(Items from a dataset)

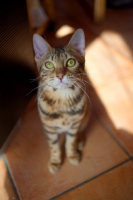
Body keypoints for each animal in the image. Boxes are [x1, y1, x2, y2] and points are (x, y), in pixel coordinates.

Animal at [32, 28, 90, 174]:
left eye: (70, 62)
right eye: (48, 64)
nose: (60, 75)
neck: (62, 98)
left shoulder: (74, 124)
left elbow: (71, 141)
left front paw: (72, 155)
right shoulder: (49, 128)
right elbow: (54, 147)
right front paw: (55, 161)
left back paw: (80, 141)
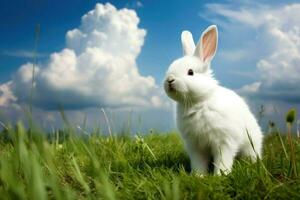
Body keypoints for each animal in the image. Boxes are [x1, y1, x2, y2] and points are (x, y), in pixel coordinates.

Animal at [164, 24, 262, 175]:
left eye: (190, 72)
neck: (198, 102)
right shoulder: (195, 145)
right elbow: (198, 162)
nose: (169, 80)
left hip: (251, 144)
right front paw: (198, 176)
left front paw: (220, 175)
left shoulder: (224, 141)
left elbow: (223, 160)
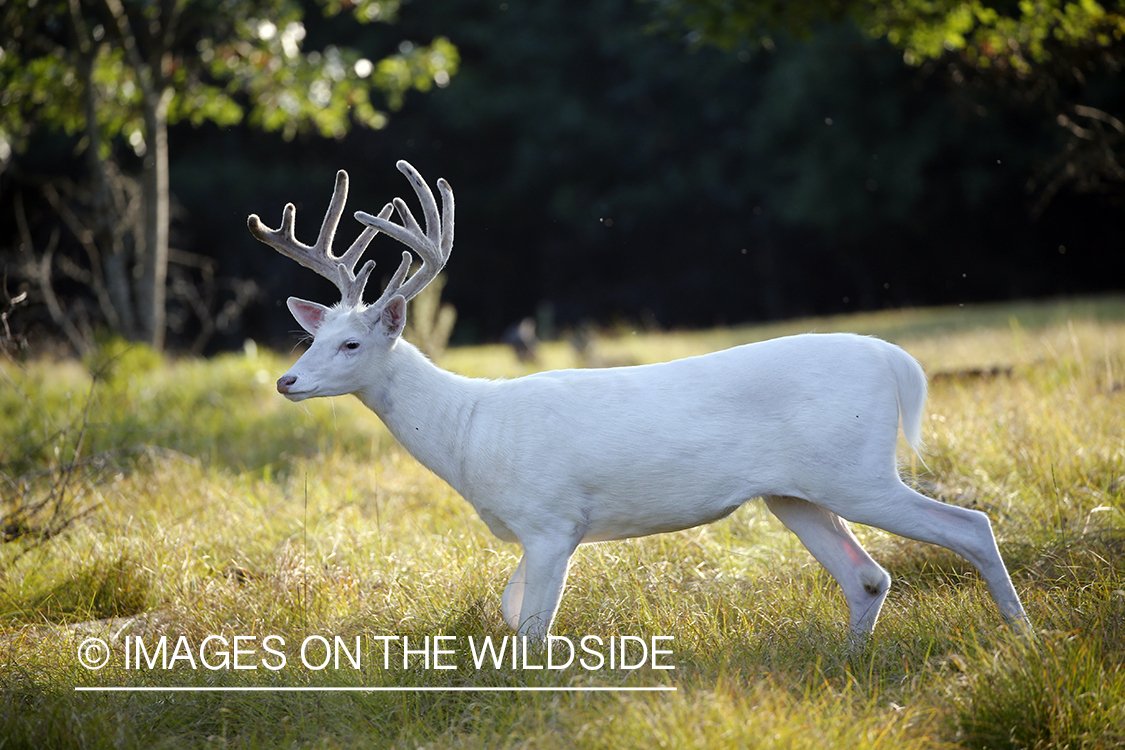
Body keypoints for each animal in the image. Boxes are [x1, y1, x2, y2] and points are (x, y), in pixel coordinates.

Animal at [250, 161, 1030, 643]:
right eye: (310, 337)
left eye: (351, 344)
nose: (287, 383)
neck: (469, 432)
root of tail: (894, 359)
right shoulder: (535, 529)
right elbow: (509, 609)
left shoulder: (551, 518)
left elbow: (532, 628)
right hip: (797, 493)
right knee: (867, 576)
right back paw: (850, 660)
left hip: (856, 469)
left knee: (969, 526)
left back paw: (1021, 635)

**THE TASK:** How would the lines above read from the one with "right front paw: (55, 161)" to the one with "left shoulder: (224, 141)", inclusive, with no pictures? Write them out exactly.

**SOLVED PROBLEM:**
right front paw: (55, 161)
left back paw: (80, 141)
Body keypoints for each animal in the image. Boxes are [x1, y1, x2, y2] and points are (x, y), in pixel coordinates.

Animal at [164, 24, 262, 175]:
left eye: (190, 72)
neck: (198, 102)
right shoulder: (195, 145)
right elbow: (198, 162)
nose: (169, 80)
left hip: (251, 144)
right front paw: (198, 176)
left front paw: (220, 175)
left shoulder: (224, 141)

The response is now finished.